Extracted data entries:

========================================

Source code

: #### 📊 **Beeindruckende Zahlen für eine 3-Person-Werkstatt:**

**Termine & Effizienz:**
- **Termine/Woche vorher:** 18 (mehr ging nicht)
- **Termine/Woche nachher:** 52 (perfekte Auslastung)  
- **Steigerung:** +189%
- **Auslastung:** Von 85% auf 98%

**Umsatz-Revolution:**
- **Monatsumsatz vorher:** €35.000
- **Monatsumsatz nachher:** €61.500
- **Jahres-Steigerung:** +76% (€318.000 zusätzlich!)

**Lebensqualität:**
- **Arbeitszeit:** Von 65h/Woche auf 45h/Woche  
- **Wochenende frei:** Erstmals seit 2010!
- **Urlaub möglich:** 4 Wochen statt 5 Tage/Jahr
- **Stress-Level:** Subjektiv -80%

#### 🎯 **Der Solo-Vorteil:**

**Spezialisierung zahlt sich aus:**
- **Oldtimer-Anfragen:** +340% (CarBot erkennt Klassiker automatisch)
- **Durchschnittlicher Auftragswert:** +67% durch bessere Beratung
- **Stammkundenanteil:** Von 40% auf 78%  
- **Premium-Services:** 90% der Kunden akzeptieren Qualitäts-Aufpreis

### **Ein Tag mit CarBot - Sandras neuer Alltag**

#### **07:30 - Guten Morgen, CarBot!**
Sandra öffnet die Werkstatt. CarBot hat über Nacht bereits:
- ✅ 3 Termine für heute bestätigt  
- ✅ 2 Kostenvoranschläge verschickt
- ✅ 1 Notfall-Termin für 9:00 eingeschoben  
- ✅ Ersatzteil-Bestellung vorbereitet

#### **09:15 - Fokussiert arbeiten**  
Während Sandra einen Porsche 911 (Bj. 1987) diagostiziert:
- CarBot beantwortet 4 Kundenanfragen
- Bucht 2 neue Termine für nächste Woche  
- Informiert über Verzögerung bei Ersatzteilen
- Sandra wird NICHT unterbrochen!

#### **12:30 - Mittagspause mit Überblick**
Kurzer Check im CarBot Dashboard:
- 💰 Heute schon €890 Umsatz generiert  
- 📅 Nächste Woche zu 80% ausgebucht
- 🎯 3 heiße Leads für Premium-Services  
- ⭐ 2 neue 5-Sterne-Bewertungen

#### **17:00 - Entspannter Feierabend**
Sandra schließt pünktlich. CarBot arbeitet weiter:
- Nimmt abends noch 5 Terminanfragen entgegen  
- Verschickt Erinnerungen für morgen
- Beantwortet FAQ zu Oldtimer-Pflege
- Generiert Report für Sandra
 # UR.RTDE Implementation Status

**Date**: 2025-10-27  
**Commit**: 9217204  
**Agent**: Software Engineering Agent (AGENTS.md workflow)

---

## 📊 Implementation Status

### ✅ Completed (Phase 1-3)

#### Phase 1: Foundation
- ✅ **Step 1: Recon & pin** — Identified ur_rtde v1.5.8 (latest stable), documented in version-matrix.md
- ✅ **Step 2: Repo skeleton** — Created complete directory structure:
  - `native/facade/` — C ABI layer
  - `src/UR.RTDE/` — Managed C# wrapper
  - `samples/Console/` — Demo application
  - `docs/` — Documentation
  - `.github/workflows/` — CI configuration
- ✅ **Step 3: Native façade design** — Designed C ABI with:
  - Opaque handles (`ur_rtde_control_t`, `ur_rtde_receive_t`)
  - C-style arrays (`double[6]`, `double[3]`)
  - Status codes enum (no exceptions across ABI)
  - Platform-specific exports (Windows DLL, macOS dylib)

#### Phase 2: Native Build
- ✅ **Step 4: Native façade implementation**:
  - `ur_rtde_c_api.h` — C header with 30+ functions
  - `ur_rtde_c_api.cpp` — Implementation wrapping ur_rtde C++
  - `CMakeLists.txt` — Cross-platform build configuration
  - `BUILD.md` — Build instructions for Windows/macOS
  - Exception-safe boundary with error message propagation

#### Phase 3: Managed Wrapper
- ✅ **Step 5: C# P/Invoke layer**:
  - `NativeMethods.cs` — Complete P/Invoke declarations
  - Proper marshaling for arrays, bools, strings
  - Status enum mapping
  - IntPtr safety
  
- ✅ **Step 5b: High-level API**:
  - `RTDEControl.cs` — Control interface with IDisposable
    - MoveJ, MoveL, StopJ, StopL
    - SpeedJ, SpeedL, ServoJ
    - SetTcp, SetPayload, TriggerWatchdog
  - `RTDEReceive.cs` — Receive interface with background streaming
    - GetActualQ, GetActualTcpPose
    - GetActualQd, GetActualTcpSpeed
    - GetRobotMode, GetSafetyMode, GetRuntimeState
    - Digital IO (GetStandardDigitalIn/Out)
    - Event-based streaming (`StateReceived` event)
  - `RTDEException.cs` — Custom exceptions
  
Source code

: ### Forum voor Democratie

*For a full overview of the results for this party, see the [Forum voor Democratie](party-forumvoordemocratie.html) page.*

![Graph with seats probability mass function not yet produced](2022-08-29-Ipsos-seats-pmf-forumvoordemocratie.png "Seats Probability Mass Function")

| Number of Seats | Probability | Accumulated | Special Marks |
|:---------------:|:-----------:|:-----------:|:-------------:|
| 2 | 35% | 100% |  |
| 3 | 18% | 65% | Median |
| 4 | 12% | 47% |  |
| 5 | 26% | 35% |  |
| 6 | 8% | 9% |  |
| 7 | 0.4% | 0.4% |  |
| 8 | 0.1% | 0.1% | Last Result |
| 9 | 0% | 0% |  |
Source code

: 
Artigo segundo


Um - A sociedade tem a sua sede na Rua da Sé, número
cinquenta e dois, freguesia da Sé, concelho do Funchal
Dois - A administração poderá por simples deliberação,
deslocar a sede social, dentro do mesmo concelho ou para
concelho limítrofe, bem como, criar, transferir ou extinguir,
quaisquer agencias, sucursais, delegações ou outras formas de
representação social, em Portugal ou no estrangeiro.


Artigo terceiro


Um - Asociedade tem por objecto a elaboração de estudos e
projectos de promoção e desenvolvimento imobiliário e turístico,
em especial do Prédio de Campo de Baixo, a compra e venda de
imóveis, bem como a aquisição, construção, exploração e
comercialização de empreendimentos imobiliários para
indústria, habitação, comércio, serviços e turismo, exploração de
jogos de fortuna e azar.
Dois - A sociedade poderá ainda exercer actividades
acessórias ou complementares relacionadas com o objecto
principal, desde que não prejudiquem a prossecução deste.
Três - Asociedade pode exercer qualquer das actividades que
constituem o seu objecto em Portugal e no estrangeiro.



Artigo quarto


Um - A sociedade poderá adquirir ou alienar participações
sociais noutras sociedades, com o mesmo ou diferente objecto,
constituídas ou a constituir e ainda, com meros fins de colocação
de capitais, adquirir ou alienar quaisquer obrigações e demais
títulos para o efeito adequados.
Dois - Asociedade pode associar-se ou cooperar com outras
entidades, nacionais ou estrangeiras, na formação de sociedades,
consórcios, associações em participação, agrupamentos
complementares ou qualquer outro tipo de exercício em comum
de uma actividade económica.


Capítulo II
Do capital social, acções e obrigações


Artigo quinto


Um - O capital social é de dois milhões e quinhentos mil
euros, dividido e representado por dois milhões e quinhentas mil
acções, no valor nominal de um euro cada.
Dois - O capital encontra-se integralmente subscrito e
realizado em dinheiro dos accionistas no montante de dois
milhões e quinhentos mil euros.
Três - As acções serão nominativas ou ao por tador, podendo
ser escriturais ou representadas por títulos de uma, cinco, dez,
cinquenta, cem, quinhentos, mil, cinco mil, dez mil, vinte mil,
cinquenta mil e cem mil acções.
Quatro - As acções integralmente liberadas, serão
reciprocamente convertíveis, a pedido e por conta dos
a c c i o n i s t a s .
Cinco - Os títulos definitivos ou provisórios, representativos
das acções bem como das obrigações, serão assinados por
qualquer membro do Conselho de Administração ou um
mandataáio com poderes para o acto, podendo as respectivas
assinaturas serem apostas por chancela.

========================================

## Task instructions
Bring together every line in the entries that holds the string "macOS".

## Solution for this exercise
  - Platform-specific exports (Windows DLL, macOS dylib)
  - `BUILD.md` — Build instructions for Windows/macOS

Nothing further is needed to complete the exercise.